[Records from a data collection]

= Beginning of Section =

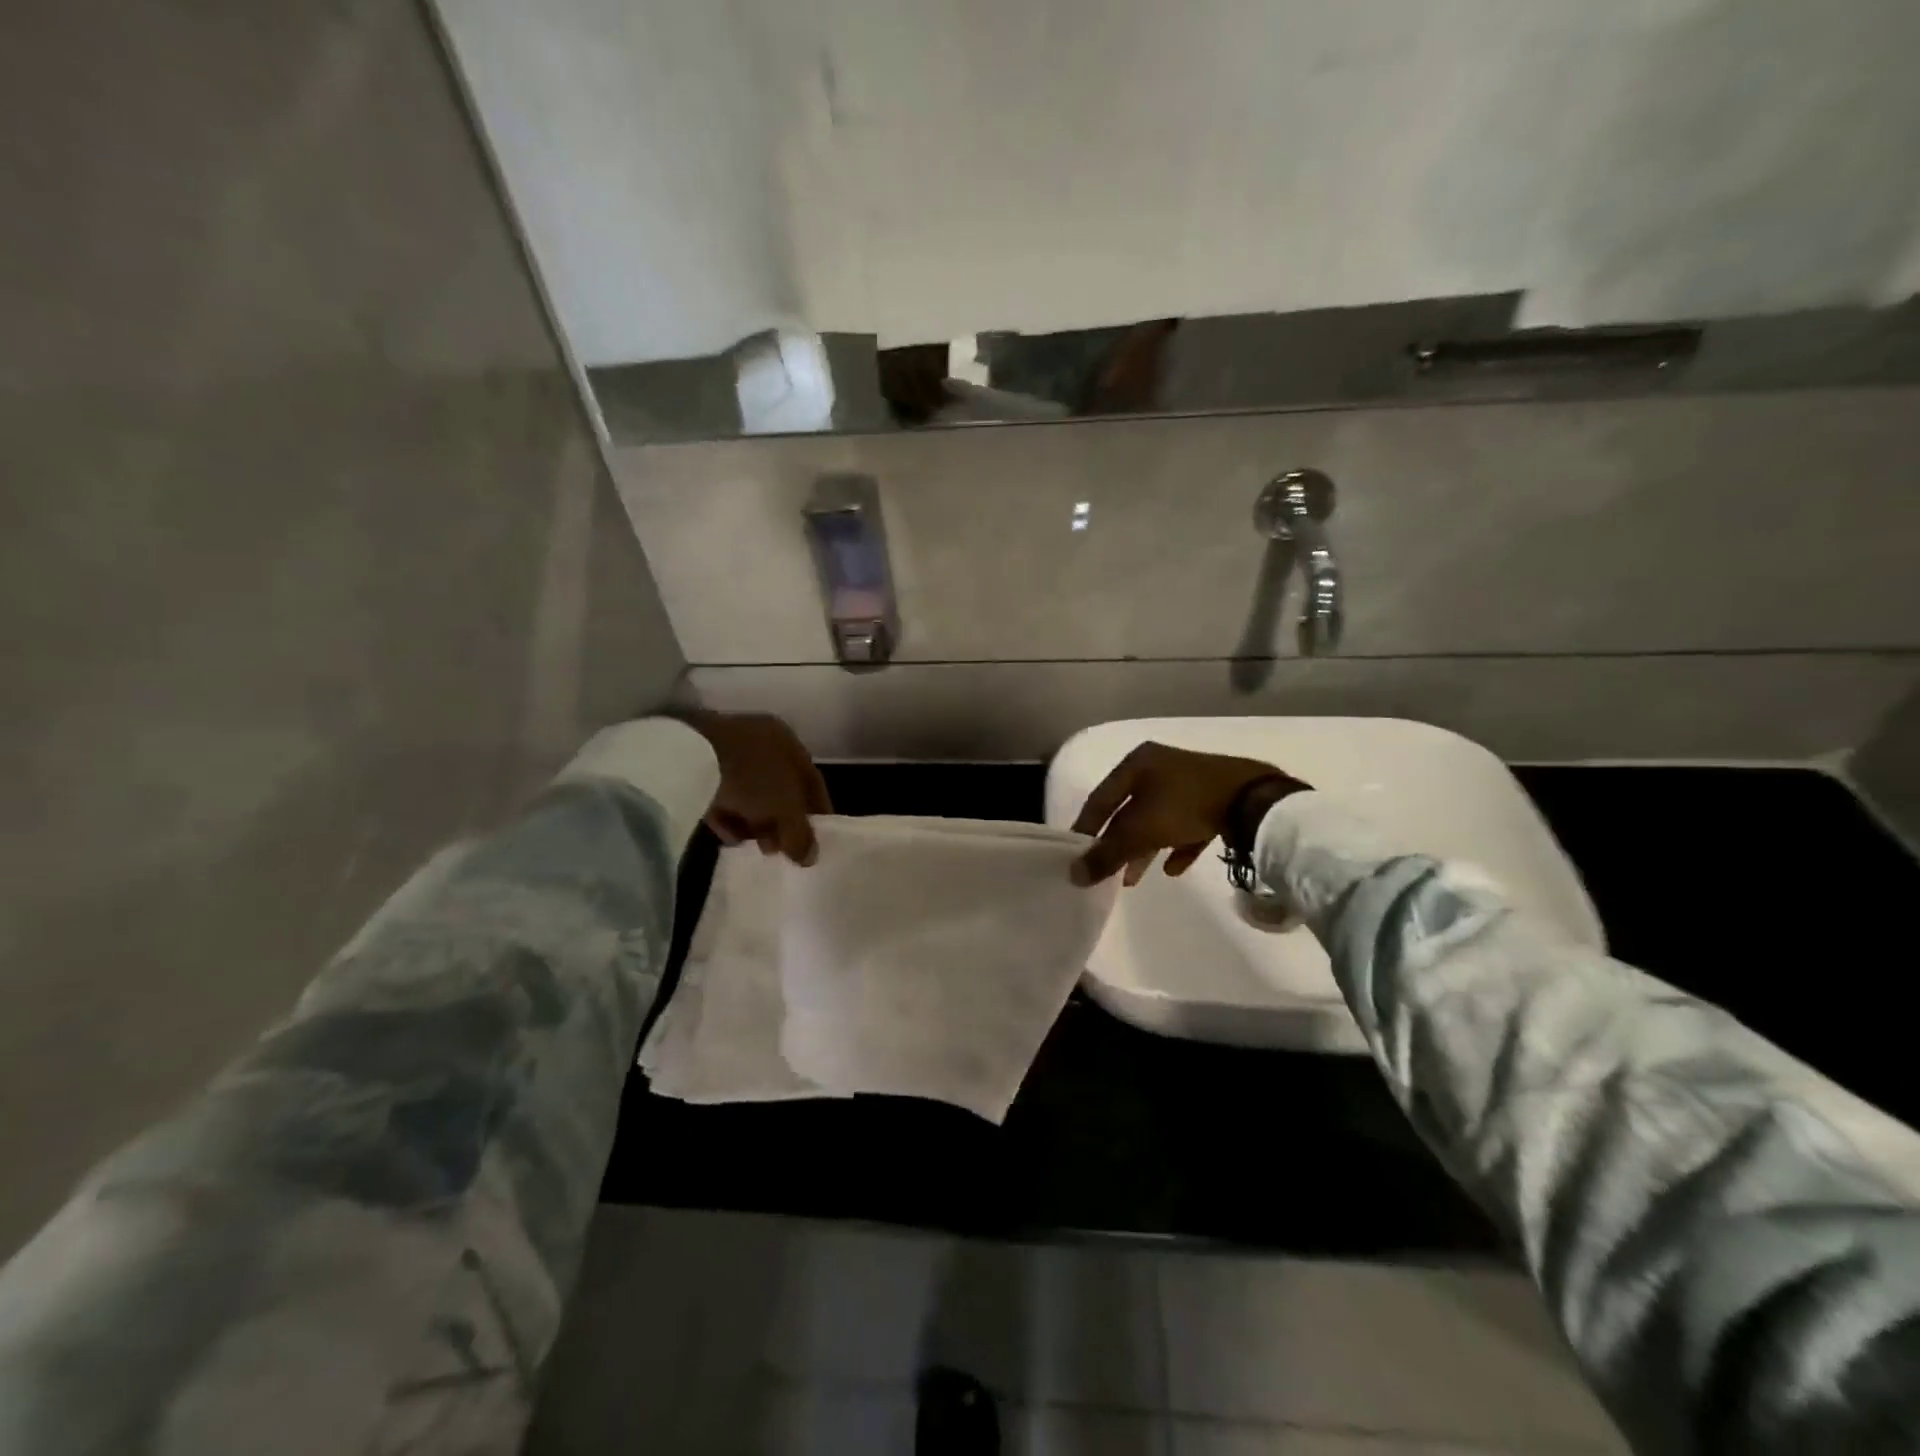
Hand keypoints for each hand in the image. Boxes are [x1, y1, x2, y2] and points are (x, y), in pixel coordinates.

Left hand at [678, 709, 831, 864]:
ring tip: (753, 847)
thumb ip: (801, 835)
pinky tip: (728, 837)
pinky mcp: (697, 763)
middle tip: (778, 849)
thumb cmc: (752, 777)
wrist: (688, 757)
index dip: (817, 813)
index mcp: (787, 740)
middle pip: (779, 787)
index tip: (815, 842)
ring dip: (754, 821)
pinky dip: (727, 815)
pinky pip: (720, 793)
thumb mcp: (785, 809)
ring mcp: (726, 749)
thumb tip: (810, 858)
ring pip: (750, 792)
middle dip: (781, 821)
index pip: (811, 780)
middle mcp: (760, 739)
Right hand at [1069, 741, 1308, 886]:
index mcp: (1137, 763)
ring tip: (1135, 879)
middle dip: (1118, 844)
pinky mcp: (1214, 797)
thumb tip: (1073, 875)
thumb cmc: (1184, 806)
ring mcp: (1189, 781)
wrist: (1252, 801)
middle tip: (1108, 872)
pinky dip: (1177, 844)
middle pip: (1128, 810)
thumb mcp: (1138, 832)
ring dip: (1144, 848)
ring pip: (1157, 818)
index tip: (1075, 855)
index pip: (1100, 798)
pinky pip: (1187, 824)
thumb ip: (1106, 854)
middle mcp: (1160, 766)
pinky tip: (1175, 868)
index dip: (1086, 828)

= End of Section =
= Beginning of Section =

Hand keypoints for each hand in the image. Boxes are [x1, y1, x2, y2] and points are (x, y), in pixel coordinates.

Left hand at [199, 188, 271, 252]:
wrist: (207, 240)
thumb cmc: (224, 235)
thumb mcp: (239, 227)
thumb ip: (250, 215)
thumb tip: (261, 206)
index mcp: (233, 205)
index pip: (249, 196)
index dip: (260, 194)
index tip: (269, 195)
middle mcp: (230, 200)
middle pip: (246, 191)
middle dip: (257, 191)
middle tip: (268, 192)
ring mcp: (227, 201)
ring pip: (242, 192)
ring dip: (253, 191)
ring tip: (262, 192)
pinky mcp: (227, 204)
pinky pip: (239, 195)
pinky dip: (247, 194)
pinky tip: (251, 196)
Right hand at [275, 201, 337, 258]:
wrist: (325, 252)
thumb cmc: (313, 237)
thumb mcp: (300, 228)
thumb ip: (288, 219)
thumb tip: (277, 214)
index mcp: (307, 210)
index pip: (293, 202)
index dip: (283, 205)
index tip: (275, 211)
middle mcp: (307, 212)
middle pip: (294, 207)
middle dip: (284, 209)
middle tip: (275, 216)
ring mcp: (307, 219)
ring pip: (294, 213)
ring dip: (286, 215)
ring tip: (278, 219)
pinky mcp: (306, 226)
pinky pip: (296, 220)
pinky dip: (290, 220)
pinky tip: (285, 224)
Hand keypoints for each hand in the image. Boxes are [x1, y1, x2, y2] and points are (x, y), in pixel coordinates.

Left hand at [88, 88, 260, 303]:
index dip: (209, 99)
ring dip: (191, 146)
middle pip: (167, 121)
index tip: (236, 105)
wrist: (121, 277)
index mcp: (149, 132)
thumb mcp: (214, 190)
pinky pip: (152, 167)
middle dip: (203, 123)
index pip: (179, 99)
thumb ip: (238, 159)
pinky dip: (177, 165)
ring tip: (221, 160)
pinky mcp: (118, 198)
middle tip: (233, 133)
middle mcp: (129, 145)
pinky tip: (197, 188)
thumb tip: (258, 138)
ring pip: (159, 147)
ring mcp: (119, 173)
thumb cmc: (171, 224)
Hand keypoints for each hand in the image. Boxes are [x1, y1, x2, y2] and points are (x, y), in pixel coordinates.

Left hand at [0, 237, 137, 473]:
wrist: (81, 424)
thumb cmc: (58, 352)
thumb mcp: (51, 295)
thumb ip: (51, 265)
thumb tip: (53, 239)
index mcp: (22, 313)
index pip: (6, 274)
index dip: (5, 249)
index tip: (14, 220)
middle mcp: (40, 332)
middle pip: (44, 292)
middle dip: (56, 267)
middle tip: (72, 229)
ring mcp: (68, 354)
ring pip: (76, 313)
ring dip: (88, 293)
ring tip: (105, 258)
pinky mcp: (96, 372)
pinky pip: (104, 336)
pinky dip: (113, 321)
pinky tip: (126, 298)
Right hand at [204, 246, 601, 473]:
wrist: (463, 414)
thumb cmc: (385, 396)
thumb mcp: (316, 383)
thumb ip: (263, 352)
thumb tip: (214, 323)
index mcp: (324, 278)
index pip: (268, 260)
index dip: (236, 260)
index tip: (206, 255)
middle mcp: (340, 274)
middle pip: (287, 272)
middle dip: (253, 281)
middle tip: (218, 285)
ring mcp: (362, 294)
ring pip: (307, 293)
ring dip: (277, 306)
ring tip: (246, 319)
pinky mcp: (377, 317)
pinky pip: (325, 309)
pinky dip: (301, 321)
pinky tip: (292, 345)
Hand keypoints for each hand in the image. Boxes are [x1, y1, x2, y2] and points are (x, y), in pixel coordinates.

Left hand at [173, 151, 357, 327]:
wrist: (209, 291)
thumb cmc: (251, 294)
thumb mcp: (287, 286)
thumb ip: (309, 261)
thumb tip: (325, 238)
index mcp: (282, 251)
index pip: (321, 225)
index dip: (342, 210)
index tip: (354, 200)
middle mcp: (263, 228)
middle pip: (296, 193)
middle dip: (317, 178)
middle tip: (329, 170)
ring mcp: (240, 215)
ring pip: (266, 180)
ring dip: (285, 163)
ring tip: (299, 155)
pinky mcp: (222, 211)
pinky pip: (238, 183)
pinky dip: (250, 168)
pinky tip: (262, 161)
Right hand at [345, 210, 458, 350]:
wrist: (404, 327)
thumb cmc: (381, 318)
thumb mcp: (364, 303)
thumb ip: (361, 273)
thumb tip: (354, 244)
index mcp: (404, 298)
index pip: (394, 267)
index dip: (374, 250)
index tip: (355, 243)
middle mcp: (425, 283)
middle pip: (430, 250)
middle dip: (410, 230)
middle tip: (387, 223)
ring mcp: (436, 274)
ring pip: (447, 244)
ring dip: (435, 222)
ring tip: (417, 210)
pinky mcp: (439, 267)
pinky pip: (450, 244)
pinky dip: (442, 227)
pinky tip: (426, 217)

= End of Section =

Using the data above, repeat exactly the lines that begin at the line with "thumb ip: (238, 159)" and end at the line with "middle tip: (387, 223)", both ends included.

» OUTPUT OF THE EXERCISE:
thumb ip: (238, 159)
pinky dip: (177, 165)
ring tip: (221, 160)
pinky mcp: (118, 198)
middle tip: (233, 133)
middle mcp: (129, 145)
pinky tip: (197, 188)
thumb tip: (258, 138)
ring pip: (159, 147)
ring mcp: (119, 173)
thumb cmc: (171, 224)
Hand keypoints for each hand in the image. Boxes are [x1, y1, x2, y2] and points are (x, y), in pixel coordinates.

Left hand at [0, 237, 137, 473]:
wrist: (81, 424)
thumb cmc: (58, 352)
thumb mcp: (51, 295)
thumb ip: (51, 265)
thumb tip: (53, 239)
index mcp: (22, 313)
index pip: (6, 274)
index dip: (5, 249)
index tip: (14, 220)
middle mcp: (40, 332)
middle pip: (44, 292)
middle dip: (56, 267)
middle tip: (72, 229)
ring mcp: (68, 354)
ring pip: (76, 313)
ring dip: (88, 293)
ring tip: (105, 258)
pinky mcp: (96, 372)
pinky pip: (104, 336)
pinky dip: (113, 321)
pinky tip: (126, 298)
Right hand at [204, 246, 601, 473]:
wrist: (463, 414)
thumb cmc: (385, 396)
thumb mcp: (316, 383)
thumb ip: (263, 352)
thumb tip: (214, 323)
index mcp: (324, 278)
index pip: (268, 260)
index dip: (236, 260)
index tip: (206, 255)
middle mcp: (340, 274)
middle pip: (287, 272)
middle dip: (253, 281)
middle tip: (218, 285)
ring mcp: (362, 294)
ring pip: (307, 293)
ring dip: (277, 306)
ring tip: (246, 319)
pinky mcp: (377, 317)
pinky pip: (325, 309)
pinky dip: (301, 321)
pinky tip: (292, 345)
Hand keypoints for each hand in the image. Boxes are [x1, y1, x2, y2] and points are (x, y), in pixel coordinates.

Left hand at [173, 151, 357, 327]:
wrist: (209, 291)
thumb cmc: (251, 294)
thumb mcp: (287, 286)
thumb ip: (309, 261)
thumb tip: (325, 238)
index mcp: (282, 251)
index pip: (321, 225)
index dip: (342, 210)
index tip: (354, 200)
middle mcp: (263, 228)
middle pip: (296, 193)
middle dip: (317, 178)
middle tip: (329, 170)
ring mcp: (240, 215)
ring pip: (266, 180)
ring dip: (285, 163)
ring tip: (299, 155)
pinky mcp: (222, 211)
pinky pip: (238, 183)
pinky dip: (250, 168)
pinky tip: (262, 161)
Right hand at [345, 210, 458, 350]:
wrist: (404, 327)
thumb cmc: (381, 318)
thumb mcp: (364, 303)
thumb ip: (361, 273)
thumb tip: (354, 244)
index mcp: (404, 298)
index pip: (394, 267)
index dip: (374, 250)
index tip: (355, 243)
middle mcp: (425, 283)
middle pip: (430, 250)
middle dip: (410, 230)
middle tip: (387, 223)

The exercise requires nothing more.